Friday, November 11, 2011

Steve Job



   
Based on more than forty interviews with Jobs conducted over two years—as well as interviews with more than a hundred family members, friends, adversaries, competitors, and colleagues—Walter Isaacson has written a riveting story of the roller-coaster life and searingly intense personality of a creative entrepreneur whose passion for perfection and ferocious drive revolutionized six industries: personal computers, animated movies, music, phones, tablet computing, and digital publishing.
At a time when America is seeking ways to sustain its innovative edge, and when societies around the world are trying to build digital-age economies, Jobs stands as the ultimate icon of inventiveness and applied imagination. He knew that the best way to create value in the twenty-first century was to connect creativity with technology. He built a company where leaps of the imagination were combined with remarkable feats of engineering.  

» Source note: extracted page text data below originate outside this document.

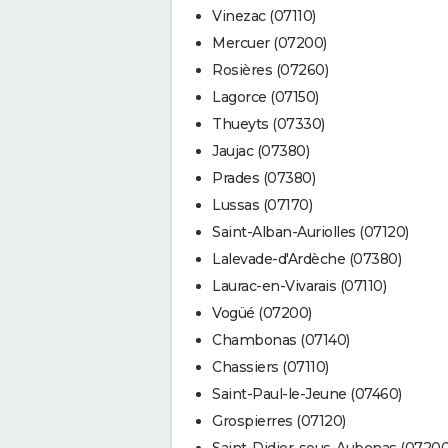
Vinezac (07110)
Mercuer (07200)
Rosières (07260)
Lagorce (07150)
Thueyts (07330)
Jaujac (07380)
Prades (07380)
Lussas (07170)
Saint-Alban-Auriolles (07120)
Lalevade-d'Ardèche (07380)
Laurac-en-Vivarais (07110)
Vogüé (07200)
Chambonas (07140)
Chassiers (07110)
Saint-Paul-le-Jeune (07460)
Grospierres (07120)
Saint-Didier-sous-Aubenas (07200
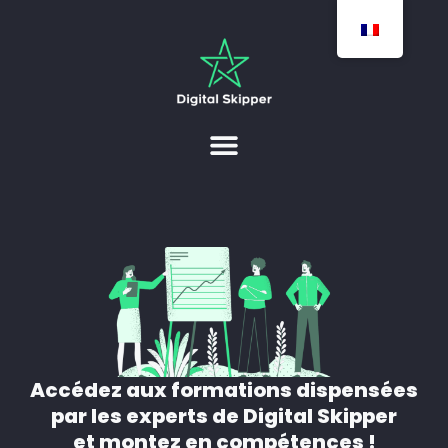
Accédez aux formations dispensées
par les experts de Digital Skipper
et montez en compétences !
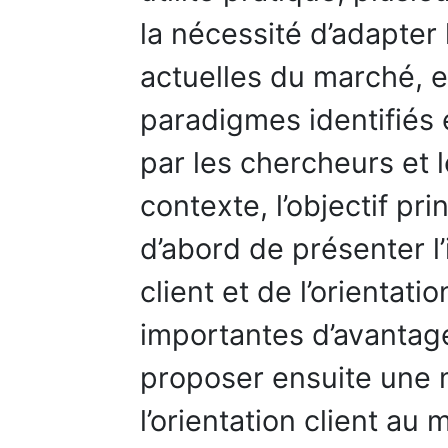
la nécessité d’adapter
actuelles du marché, e
paradigmes identifiés
par les chercheurs et 
contexte, l’objectif pri
d’abord de présenter l
client et de l’orienta
importantes d’avantage
proposer ensuite une 
l’orientation client au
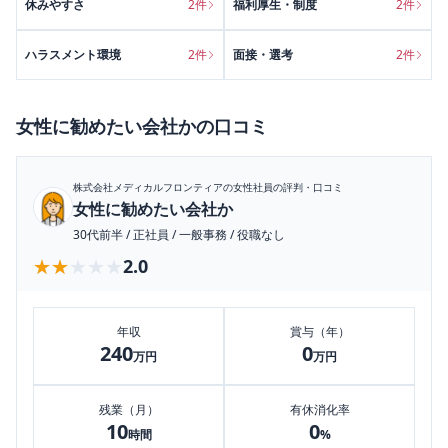
休みやすさ
2
件
福利厚生・制度
2
件
ハラスメント環境
2
件
面接・選考
2
件
女性に勧めたい会社か
の口コミ
株式会社メディカルフロンティア
の女性社員の評判・口コミ
女性に勧めたい会社か
30代前半
/
正社員
/
一般事務
/
役職なし
★★★★★
★★★★★
2.0
年収
賞与（年）
240
0
万円
万円
残業（月）
有休消化率
10
0
時間
%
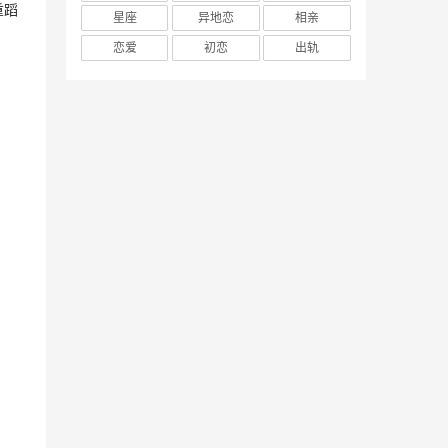
重蹈
星座
异地恋
相亲
恋爱
初恋
出轨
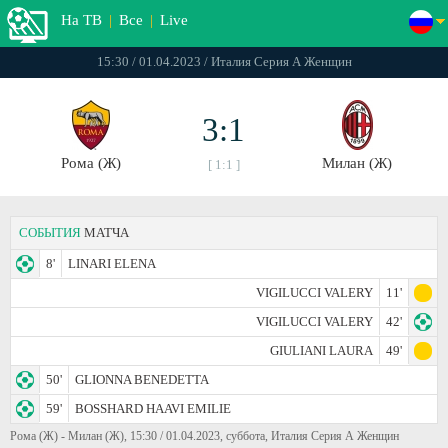
На ТВ
|
Все
|
Live
15:30 / 01.04.2023 / Италия Серия А Женщин
3:1
Рома (Ж)
Милан (Ж)
[ 1:1 ]
СОБЫТИЯ
МАТЧА
8'
LINARI ELENA
VIGILUCCI VALERY
11'
VIGILUCCI VALERY
42'
GIULIANI LAURA
49'
50'
GLIONNA BENEDETTA
59'
BOSSHARD HAAVI EMILIE
Рома (Ж) - Милан (Ж), 15:30 / 01.04.2023, суббота, Италия Серия А Женщин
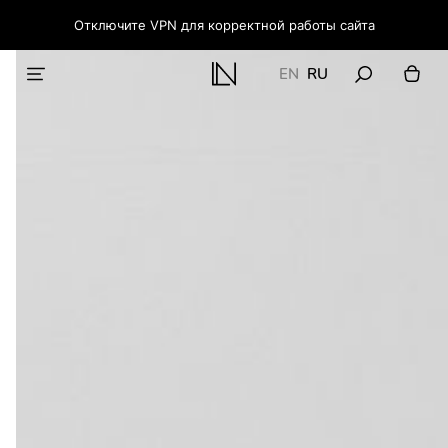
Отключите VPN для корректной работы сайта
EN
RU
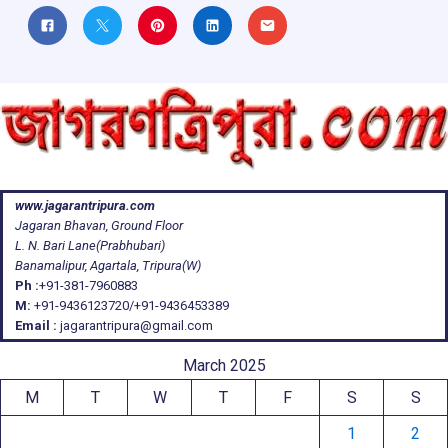
www.jagarantripura.com
Jagaran Bhavan, Ground Floor
L. N. Bari Lane(Prabhubari)
Banamalipur, Agartala, Tripura(W)
Ph :
+91-381-7960883
M:
+91-9436123720/+91-9436453389
Email :
jagarantripura@gmail.com
March 2025
M
T
W
T
F
S
S
1
2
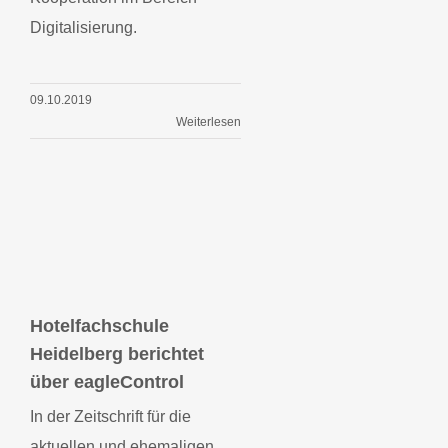
Digitalisierung.
09.10.2019
Weiterlesen
Hotelfachschule
Hotelfachschule
Heidelberg berichtet
Heidelberg
berichtet über
über eagleControl
eagleControl
In der Zeitschrift für die
aktuellen und ehemaligen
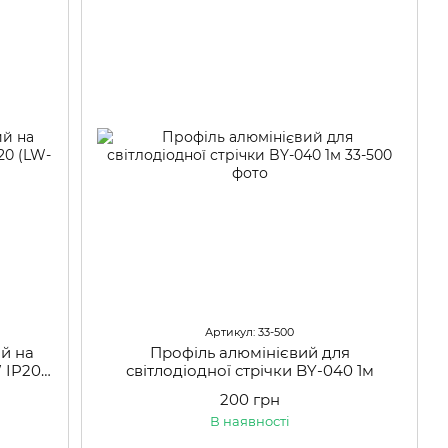
Артикул: 33-500
й на
Профіль алюмінієвий для
 IP20
світлодіодної стрічки BY-040 1м
200 грн
В наявності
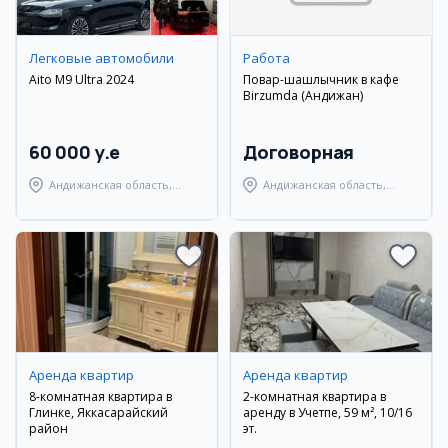
Легковые автомобили
Работа
Aito M9 Ultra 2024
Повар-шашлычник в кафе
Birzumda (Андижан)
60 000 y.e
Договорная
Андижанская область,
Андижанская область,
Андижанский район
Андижанский район
Аренда квартир
Аренда квартир
8-комнатная квартира в
2-комнатная квартира в
Глинке, Яккасарайский
аренду в Учетпе, 59 м², 10/16
район
эт.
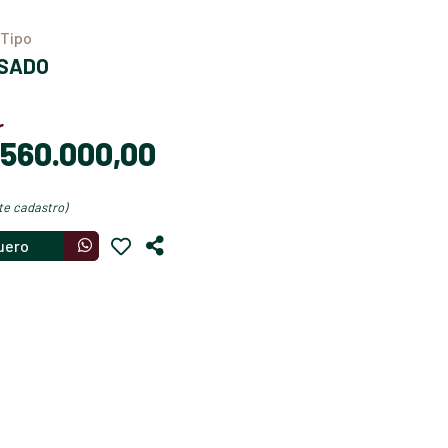
Tipo
USADO
r
$ 560.000,00
nte cadastro)
uero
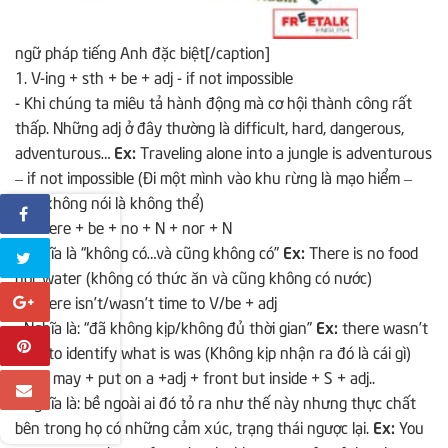
ngữ pháp tiếng Anh đặc biệt[/caption]
1. V-ing + sth + be + adj - if not impossible
- Khi chúng ta miêu tả hành động mà cơ hội thành công rất
thấp. Những adj ở đây thường là difficult, hard, dangerous,
adventurous…
Ex:
Traveling alone into a jungle is adventurous
– if not impossible (Đi một mình vào khu rừng là mạo hiểm –
nếu không nói là không thể)
2. There + be + no + N + nor + N
- Nghĩa là “không có…và cũng không có”
Ex:
There is no food
nor water (không có thức ăn và cũng không có nước)
3. There isn’t/wasn’t time to V/be + adj
- Nghĩa là: “đã không kịp/không đủ thời gian”
Ex:
there wasn’t
time to identify what is was (Không kịp nhận ra đó là cái gì)
4. S+ may + put on a +adj + front but inside + S + adj..
- Nghĩa là: bề ngoài ai đó tỏ ra như thế này nhưng thực chất
bên trong họ có những cảm xúc, trạng thái ngược lại.
Ex:
You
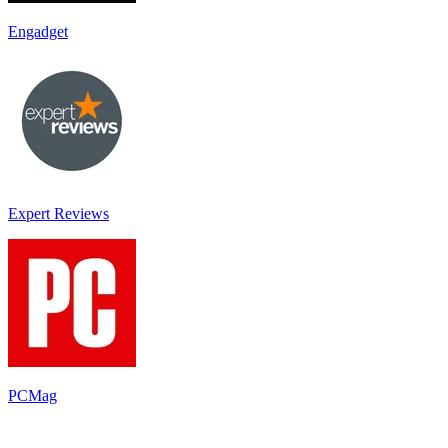
Engadget
Expert Reviews
PCMag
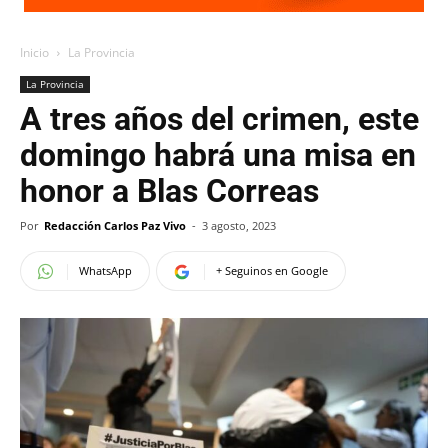
Inicio
La Provincia
La Provincia
A tres años del crimen, este
domingo habrá una misa en
honor a Blas Correas
Por
Redacción Carlos Paz Vivo
-
3 agosto, 2023
WhatsApp
+ Seguinos en Google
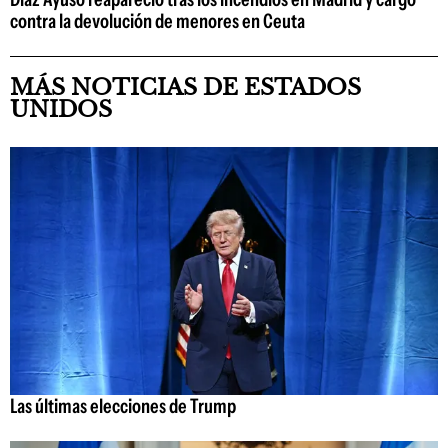
contra la devolución de menores en Ceuta
MÁS NOTICIAS DE ESTADOS
UNIDOS
Las últimas elecciones de Trump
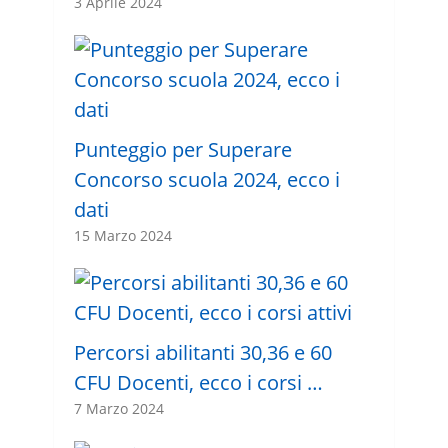
3 Aprile 2024
Punteggio per Superare
Concorso scuola 2024, ecco i
dati
15 Marzo 2024
Percorsi abilitanti 30,36 e 60
CFU Docenti, ecco i corsi …
7 Marzo 2024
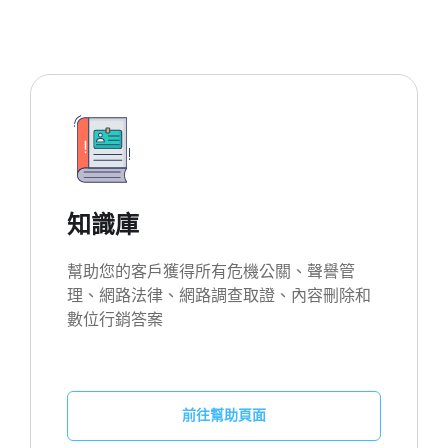
知識庫
幫助您的客戶獲得所有危機公關、聲譽管
理、網路法律、網路調查取證、內容刪除和
數位行銷答案
前往幫助頁面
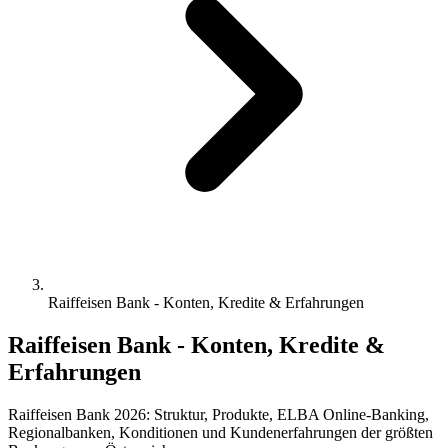
Raiffeisen Bank - Konten, Kredite & Erfahrungen
Raiffeisen Bank - Konten, Kredite &
Erfahrungen
Raiffeisen Bank 2026: Struktur, Produkte, ELBA Online-Banking,
Regionalbanken, Konditionen und Kundenerfahrungen der größten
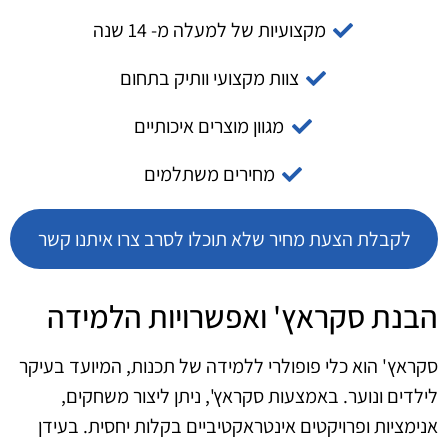
מקצועיות של למעלה מ- 14 שנה
צוות מקצועי וותיק בתחום
מגוון מוצרים איכותיים
מחירים משתלמים
לקבלת הצעת מחיר שלא תוכלו לסרב צרו איתנו קשר
הבנת סקראץ' ואפשרויות הלמידה
סקראץ' הוא כלי פופולרי ללמידה של תכנות, המיועד בעיקר
לילדים ונוער. באמצעות סקראץ', ניתן ליצור משחקים,
אנימציות ופרויקטים אינטראקטיביים בקלות יחסית. בעידן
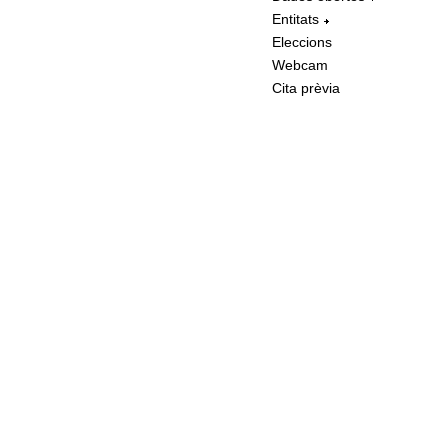
Entitats
Eleccions
Webcam
Cita prèvia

Although Jobs cooperated with this book, he asked for no control over what was written nor even the right to read it before it was published. He put nothing off-limits. He encouraged the people he knew to speak honestly. And Jobs speaks candidly, sometimes brutally so, about the people he worked with and competed against. His friends, foes, and colleagues provide an unvarnished view of the passions, perfectionism, obsessions, artistry, devilry, and compulsion for control that shaped his approach to business and the innovative products that resulted.
Driven by demons, Jobs could drive those around him to fury and despair. But his personality and products were interrelated, just as Apple’s hardware and software tended to be, as if part of an integrated system. His tale is instructive and cautionary, filled with lessons about innovation, character, leadership, and values.